TR EN

Dil Seçin

Ara

Peygamber Mucizelerinden Bilimsel Gelişmelere

Bilim ilerledikçe, Kur’an’ın sırlarını açığa çıkarıyor.

Yirminci yüzyılda insanlık bilim ve teknoloji sahasında hatırı sayılır gelişmeler kaydetti. Özellikle yirminci yüzyılın ilk yarısından sonra, uzay sahasında baş döndürücü gelişmeler yaşandı. Hatta, bu çağa “uzay çağı” dendi.

Yine yirmi birinci yüzyıla girdiğimiz yakın zamanda ise “genetik” sahada insanı hayretler içerisinde bırakan, akıl almaz gelişmeler kaydedildi. “Bilimde devrim” denilebilecek buluşlara imza atıldı. Öte yandan, parçacık fiziği sahasında “yüzyılın en büyük deneyi” olarak kabul edilen çalışmalar gerçekleştirilerek, insanlık adına heyecan verici projelerden söz edildi.

Aslında bütün bu gelişmeler, yüzyıllar önce peygamberler tarafından ‘mucize’ler olarak atılan ‘ilerleme tohumları’nın, insanlıkça ‘yeşertilme çabası’ndan başka bir şey değildi. İnsanlığın asırlardır bilgi birikimiyle kaydettiği bu gelişmeler, hep bu peygamberî tohumların (mucizelerin) açılımına hizmet oldu.

Nasıl mı?

 

Kur’ân’da zikredilen peygamber mucizeleri

Kur’ân, peygamberleri insanlara manevi sahada rehber kıldığı gibi, maddi sahada da önder ve üstat kılmıştır. Peygamberlerin manevi kemalâtından bahsetmekle insanları onlardan istifadeye teşvik ettiği gibi, ‘mucizeler’inden bahsetmekle de onların benzerlerine yetişmeye ve taklitlerini yapmaya cesaretlendirmiştir.1 Hatta Bediüzzaman Said Nursi Hazretleri, Kur’ân’ın, peygamber mucizelerini zikretmekle, insanlığın bilim ve teknoloji sahasında ulaşacağı son noktayı tayin ettiğini, gidilebilecek en ileri noktalara parmak bastığını, en ileri hedefleri belirlediğini, böylelikle insanlığı o noktalara ulaşmaya teşvik ettiğini söylemektedir.2

Dolayısıyla günümüz bilim ve teknoloji sahasında yaşanan gelişmeleri de, hep bu Kur’ân’da zikredilen peygamber mucizelerinin işaretleri kapsamında değerlendirmek mümkündür.

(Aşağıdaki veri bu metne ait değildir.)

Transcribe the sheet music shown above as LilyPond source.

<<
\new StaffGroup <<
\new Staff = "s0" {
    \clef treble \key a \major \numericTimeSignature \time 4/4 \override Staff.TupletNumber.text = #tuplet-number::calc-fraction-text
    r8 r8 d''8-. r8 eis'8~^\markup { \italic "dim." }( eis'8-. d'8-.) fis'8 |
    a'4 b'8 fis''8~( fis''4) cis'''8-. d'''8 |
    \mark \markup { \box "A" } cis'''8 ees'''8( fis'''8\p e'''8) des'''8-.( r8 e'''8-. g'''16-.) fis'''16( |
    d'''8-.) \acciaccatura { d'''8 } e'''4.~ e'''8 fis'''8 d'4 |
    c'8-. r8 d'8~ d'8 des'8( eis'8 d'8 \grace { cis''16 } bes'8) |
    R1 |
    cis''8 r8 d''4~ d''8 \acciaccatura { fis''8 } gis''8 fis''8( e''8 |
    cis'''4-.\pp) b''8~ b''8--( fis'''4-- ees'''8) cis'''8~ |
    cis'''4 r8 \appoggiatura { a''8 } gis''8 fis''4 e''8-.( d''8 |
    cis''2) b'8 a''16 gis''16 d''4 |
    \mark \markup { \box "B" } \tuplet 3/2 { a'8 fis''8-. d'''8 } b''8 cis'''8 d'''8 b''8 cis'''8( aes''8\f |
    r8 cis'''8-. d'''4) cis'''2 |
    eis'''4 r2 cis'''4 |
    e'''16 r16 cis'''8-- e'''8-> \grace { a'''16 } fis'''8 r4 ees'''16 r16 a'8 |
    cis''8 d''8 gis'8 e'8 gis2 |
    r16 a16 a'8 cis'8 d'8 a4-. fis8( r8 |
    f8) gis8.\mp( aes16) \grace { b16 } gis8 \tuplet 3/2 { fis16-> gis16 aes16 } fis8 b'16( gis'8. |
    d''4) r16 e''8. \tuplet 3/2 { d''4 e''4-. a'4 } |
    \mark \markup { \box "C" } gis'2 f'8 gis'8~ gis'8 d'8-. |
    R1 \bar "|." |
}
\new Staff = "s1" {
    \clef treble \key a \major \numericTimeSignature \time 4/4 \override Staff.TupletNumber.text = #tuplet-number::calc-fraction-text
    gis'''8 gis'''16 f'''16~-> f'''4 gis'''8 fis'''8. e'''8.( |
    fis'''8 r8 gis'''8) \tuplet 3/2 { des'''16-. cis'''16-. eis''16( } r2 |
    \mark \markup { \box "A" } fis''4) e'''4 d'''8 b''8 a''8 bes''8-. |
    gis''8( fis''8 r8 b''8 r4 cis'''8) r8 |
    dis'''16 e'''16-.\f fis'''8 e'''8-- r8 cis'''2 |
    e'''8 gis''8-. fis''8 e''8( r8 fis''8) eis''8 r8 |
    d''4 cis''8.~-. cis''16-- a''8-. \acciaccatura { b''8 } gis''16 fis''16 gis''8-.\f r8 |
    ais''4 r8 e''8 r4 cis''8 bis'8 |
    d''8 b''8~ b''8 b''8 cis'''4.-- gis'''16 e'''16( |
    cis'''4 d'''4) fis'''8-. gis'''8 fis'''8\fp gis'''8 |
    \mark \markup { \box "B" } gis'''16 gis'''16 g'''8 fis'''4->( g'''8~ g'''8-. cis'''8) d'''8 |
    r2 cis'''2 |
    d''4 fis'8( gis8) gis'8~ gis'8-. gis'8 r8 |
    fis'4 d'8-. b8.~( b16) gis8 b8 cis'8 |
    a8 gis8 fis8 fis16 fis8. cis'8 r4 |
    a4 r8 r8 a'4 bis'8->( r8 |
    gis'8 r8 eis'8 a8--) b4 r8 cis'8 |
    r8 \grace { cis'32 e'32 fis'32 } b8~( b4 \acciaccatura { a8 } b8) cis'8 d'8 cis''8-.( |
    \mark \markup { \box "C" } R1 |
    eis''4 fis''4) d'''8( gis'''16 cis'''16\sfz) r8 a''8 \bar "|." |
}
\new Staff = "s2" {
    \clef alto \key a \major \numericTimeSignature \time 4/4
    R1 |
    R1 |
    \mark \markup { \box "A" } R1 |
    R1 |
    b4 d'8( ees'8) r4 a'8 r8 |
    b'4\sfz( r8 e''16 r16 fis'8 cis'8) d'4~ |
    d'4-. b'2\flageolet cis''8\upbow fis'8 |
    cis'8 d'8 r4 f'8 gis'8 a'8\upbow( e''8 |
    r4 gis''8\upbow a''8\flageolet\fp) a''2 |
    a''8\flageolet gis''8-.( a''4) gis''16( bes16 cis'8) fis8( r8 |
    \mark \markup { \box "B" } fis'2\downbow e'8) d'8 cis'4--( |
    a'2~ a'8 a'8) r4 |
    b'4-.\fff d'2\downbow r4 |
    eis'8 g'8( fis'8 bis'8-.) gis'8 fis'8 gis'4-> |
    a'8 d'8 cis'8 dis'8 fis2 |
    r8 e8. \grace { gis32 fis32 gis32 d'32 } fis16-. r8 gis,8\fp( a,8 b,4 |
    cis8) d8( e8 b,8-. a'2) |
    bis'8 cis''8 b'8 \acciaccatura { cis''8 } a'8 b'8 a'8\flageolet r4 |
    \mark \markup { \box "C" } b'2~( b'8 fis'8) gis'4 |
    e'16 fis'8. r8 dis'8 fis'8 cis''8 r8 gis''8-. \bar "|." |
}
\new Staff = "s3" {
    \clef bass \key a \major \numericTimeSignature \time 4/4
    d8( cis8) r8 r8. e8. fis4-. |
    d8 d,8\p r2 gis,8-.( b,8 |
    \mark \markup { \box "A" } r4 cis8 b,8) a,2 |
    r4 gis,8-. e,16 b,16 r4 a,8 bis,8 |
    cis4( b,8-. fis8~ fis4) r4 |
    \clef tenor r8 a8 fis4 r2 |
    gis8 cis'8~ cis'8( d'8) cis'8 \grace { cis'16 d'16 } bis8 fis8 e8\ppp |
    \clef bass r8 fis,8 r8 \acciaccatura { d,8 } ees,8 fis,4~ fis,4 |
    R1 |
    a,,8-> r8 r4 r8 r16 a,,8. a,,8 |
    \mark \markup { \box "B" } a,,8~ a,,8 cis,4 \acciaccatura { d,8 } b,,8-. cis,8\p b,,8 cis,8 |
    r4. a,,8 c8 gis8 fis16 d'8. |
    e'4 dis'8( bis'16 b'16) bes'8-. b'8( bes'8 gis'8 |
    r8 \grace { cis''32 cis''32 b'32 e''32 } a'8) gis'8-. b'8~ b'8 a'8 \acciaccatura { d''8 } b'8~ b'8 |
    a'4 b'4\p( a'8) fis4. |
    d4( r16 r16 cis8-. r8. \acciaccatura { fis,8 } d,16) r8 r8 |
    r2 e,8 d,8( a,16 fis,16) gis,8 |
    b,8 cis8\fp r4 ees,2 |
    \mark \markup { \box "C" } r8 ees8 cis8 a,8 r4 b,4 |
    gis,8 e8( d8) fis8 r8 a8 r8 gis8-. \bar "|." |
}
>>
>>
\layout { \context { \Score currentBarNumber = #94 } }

Şimdi gelelim bunun güncel birkaç örneğine. Aslında örnekler çoğaltılabilir. Fakat biz bu yazımızda örnek olması ve ufuk açması bakımından sadece birkaç misâlle yetineceğiz.

 

Işınlama ve Hz. Süleyman (as)

Geçenlerde medyada Avrupa Nükleer Araştırma Merkezi’ndeki (CERN) deneyle, atom parçacıklarının Büyük Hadron Çarpıştırıcısı’nda rekor bir enerjiyle çarpıştırıldığı ve bu büyük deneyle kâinatın kimi sırlarının açığa çıkarılabileceğinin ümit edildiği haberi yer aldı.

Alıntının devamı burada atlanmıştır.